ACTIVITY 1 –
In the blog post below, which option was chosen as the law to be championed on Radio 4's 'Listener's Law'?
ACTIVITY 2 –
Write a continuation of the blog post below on the Peel Principles and "The People Have Spoken," picking up after its final sentence.

STUDY TEXT –
Rot in hell terrorist bastard.
Monday, November 08, 2004
The Peel Principles
The Policeman’s Blog reminds us of the Peel Principles which the modern day police force has pretty much forgotten.
Most pertinant to us who believe in the right and duty of the individual to prevent a breech of the peace is this one:
Police, at all times, should maintain a relationship with the public that gives reality to the historic tradition that the police are the public and the public are the police; the police being only members of the public who are paid to give full-time attention to duties which are incumbent on every citizen in the interests of community welfare and existence
Since Peel’s time of course a number of Bills have been passed which have changed this balance beyond recognition, but they have had the side blow that we have now become a walk on by society and with good reason. The monopoly on force is jealously guarded by the Criminal inJustice System and the underclass know this, young thugs on street corners know that they can hurl abuse at anyone getting them to move on or stop their vandalism without getting a well deserved slap - protected by the very system that should be acting against them.
The People Have Spoken
I managed to miss my copy of Sunday’s Telegraph yesterday, in it’s place in Sainsbury’s was some horrible red top or another and the local newsagents had no papers at all (!).
However thanks to the wonders of the web I am reading the article I am most interested in on-line today.
Interesting that the article is entitled “The People Have Spoken”, it brings back memories of Radio 4’s ‘Listener’s Law’. You may well recall that the recall that the chosen law to be championed by Stephen Pound MP was the Homeowner Protection option. Upon hearing the winner Mr Pound first invoked a quote “The people have spoken, the bastards”. Mr Pound also went on to imply that the listeners were not the clever folks he had previously considered them.

SUPPLIED INFORMATION –
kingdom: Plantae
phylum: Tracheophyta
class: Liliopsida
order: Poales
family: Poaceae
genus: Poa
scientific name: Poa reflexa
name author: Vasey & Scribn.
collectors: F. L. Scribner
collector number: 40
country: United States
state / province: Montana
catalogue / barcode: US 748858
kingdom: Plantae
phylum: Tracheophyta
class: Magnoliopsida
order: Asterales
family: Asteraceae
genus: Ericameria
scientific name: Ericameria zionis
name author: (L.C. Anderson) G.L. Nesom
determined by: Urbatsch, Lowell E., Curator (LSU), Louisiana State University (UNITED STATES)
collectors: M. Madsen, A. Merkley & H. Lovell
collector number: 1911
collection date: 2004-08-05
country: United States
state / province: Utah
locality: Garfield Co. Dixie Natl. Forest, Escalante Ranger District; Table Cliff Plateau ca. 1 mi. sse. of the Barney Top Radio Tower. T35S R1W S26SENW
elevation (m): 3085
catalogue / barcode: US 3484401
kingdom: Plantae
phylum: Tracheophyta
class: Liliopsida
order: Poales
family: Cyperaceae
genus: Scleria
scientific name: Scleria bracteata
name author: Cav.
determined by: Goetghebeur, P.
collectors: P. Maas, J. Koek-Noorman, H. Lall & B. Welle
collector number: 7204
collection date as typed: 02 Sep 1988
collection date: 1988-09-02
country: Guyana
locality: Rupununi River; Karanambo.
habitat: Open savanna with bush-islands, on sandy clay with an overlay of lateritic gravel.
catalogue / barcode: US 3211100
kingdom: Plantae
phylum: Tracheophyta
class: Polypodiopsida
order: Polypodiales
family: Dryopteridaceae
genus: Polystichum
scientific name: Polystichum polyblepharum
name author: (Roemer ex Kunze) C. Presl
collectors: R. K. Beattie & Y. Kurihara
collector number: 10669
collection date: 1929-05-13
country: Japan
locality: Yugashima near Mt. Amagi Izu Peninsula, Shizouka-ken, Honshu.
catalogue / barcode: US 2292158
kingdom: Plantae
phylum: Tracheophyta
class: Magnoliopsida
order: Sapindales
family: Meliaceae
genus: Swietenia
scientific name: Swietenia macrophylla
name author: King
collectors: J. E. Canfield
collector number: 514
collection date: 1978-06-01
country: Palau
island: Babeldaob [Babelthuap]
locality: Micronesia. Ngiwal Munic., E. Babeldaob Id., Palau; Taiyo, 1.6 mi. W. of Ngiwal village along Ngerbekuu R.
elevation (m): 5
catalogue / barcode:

RESPONSE 1 –
The Homeowner Protection option.

RESPONSE 2 –
Back to the Telegraph article then, the whole article sends me into nods of agreement but to pick out a couple of favourite paragraphs
It is also not easy to understand the reasons for the reluctance to change the law. In defence of the status quo, it is claimed that it is the job of the police, not the individual citizen, to maintain public order. That would be fine as a justification if there were any evidence that the police could actually perform that role - but of course, they cannot do so, and they never have been able to. It is not just that their response times are often pitifully slow, or that they are frequently so concerned about ensuring that they protect their own officers that they fail to intervene even when they arrive at the scene of a violent crime; it is also that it is impossible for any police force, even one in a police state, to control the lives of the citizens sufficiently to prevent the commission of all violent crimes.
Precisely what we have been saying for years, it is impossible for the state (or even society) to ensure individual safety, the best that can be hoped for is a reduction of risk. When the chips are down, it is the individual who has their own fate in their hands.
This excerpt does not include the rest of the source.